For girls and women, the messaging often becomes physical beauty is confidence. Your worth is valued by your physical appearance.
This creates action to correct, retouch, and hide any flaws to be perceived as beautiful and confident. Remember, confidence isn’t about physical beauty or society’s idea of beautiful but is about an energy, internal strength, a knowing of your power and your self-worth. If you find yourself slipping into the comparison trap, take a break from it and don’t believe that confidence is airbrushed.
While social media has become a tool for comparison, it’s not the only way women compare themselves to others. Motherhood tends to be an especially tough time for comparing yourself to others. As new mother’s you feel lonely, tired and underprepared; so, it’s easy to look at all the other mom’s and think they have it together.
Check your narrative, talk to another mom and find out how they really feel, most of them aren’t feeling any more confident than you are.
There is also the comparison of friends, work, and marriage. Society has put a high value on competition. We tend to look at others and derive our worth from how we can be better than someone else. Really, we should be collaborating, sharing our true selves and stories, to support the growth and evolution of each other.
To be confident you must be aware of your own self critic. That voice that is always shaming you, telling you that you aren’t good enough or pretty enough. The doubting part of you that reiterates how insignificant you really are or that tells you stop trying because you will never succeed. That voice should not be in the driver seat, to get rid of it you must first be able to recognize it.
Confidence also takes avoiding others judgement masked as support or constructive criticism. Those in your life that are supportive will be full of radical candor and genuine interest in you, get good at knowing the difference.
The world may judge you, and I assure you they will, it is NOT necessary for you to pay attention to their judgements that is YOUR choice. Choose wisely it creates your path.
Check in, are you confident? Are you doing any of those three things mentioned above? Or is there something else holding you back from the life you want to lead? If there is check in and explore why.

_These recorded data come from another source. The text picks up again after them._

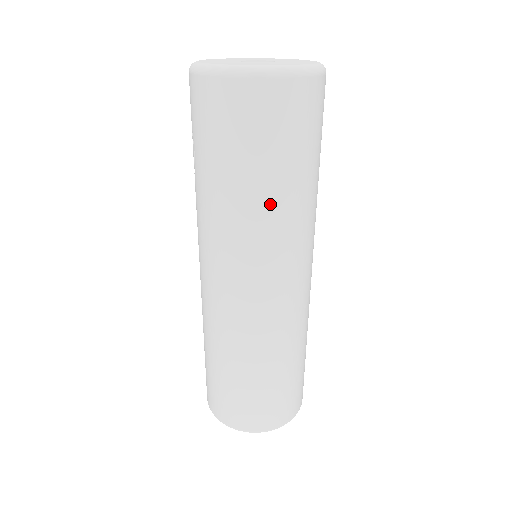
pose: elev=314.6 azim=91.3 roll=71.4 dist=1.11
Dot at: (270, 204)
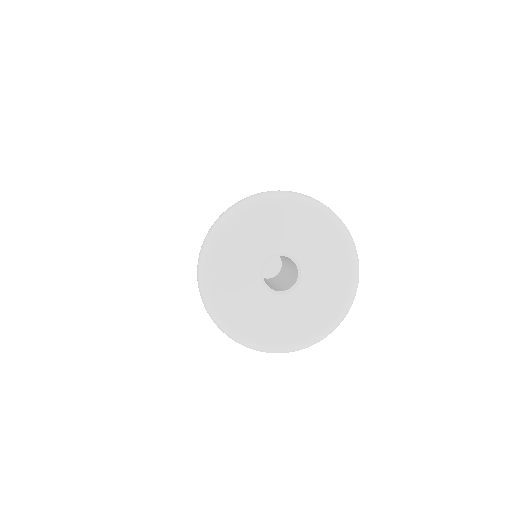
Dot at: occluded
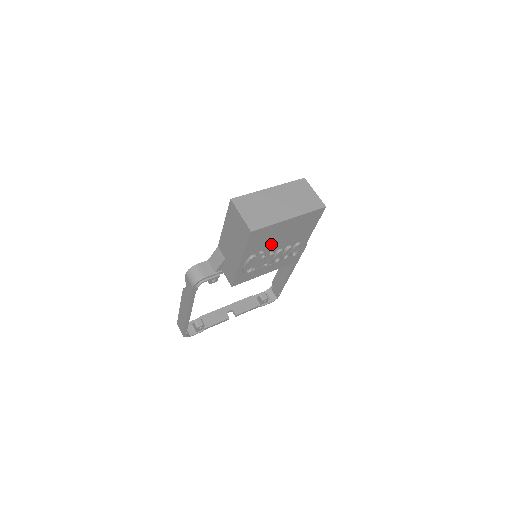
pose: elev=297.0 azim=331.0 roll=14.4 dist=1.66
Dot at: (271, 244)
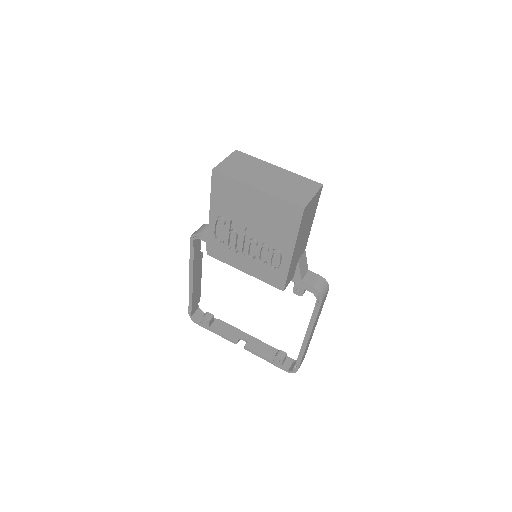
Dot at: (241, 218)
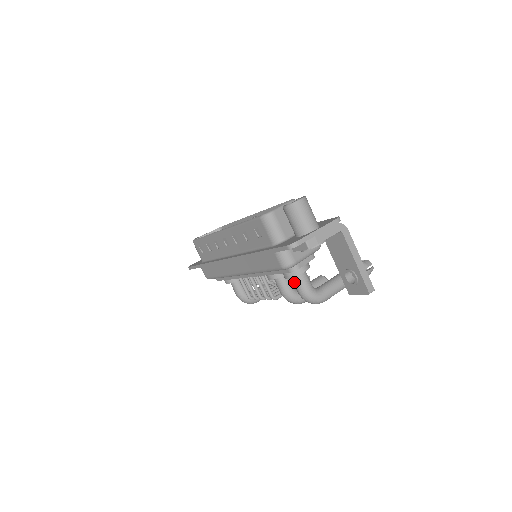
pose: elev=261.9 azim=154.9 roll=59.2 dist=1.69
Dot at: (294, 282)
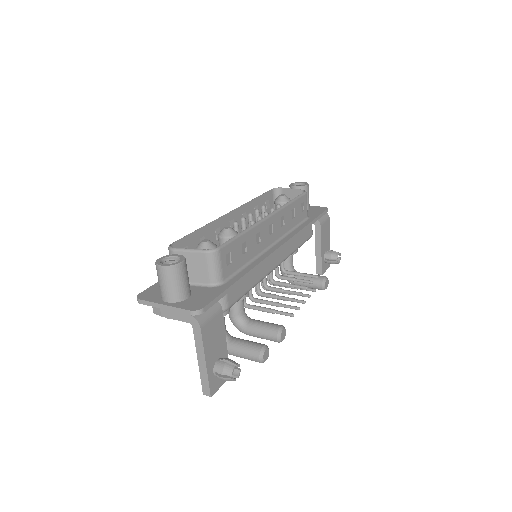
Dot at: occluded
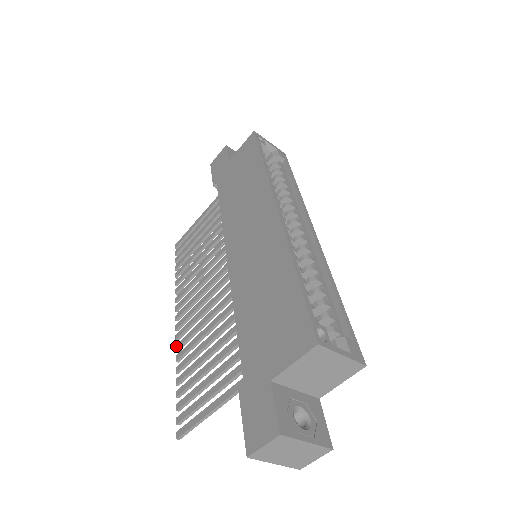
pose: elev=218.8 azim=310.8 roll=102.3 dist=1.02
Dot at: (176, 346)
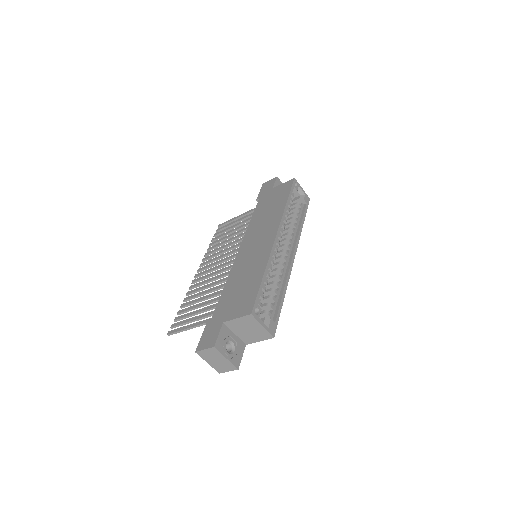
Dot at: (190, 286)
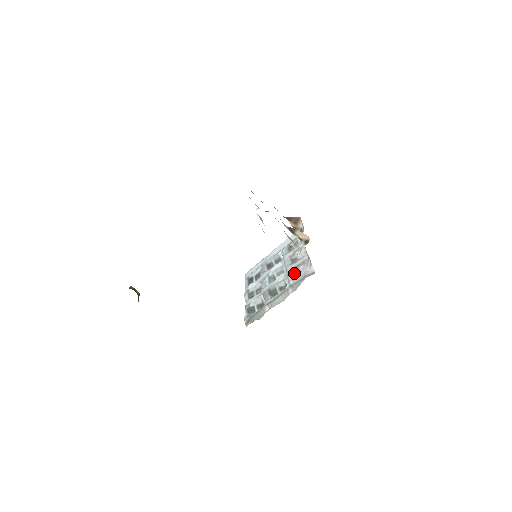
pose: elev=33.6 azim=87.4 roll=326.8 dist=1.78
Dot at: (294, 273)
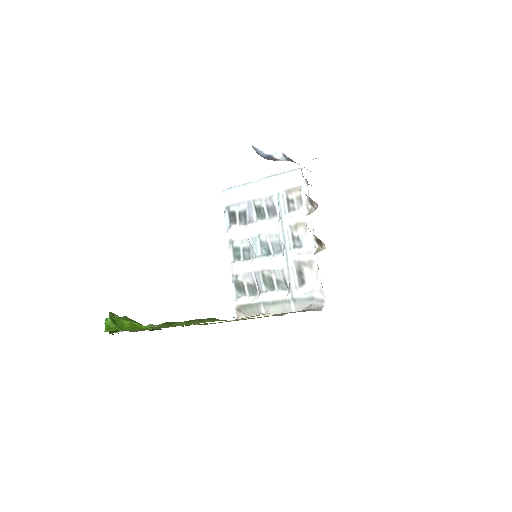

The good news is that if you find that you are lacking confidence that’s okay it is absolutely a skill you can learn, like anything else it takes practice. K. Anders Ericsson writes, “If you practice something for a few hundred hours, you will almost certainly see great improvement.”
There are a variety of ways to build your confidence: coaching, mentorship, self-help videos, stretch assignments, and affirmations. Find what supports you and make it a habit. You may notice forming a new habit can be challenging but it WILL create the change you desire…stick with it!
Ultimately, You win at life because you are confident and perceive that you are winning. Don’t let others define you as ordinary when you are capable of being extraordinary. Don’t play small, you only get one life make it a GREAT.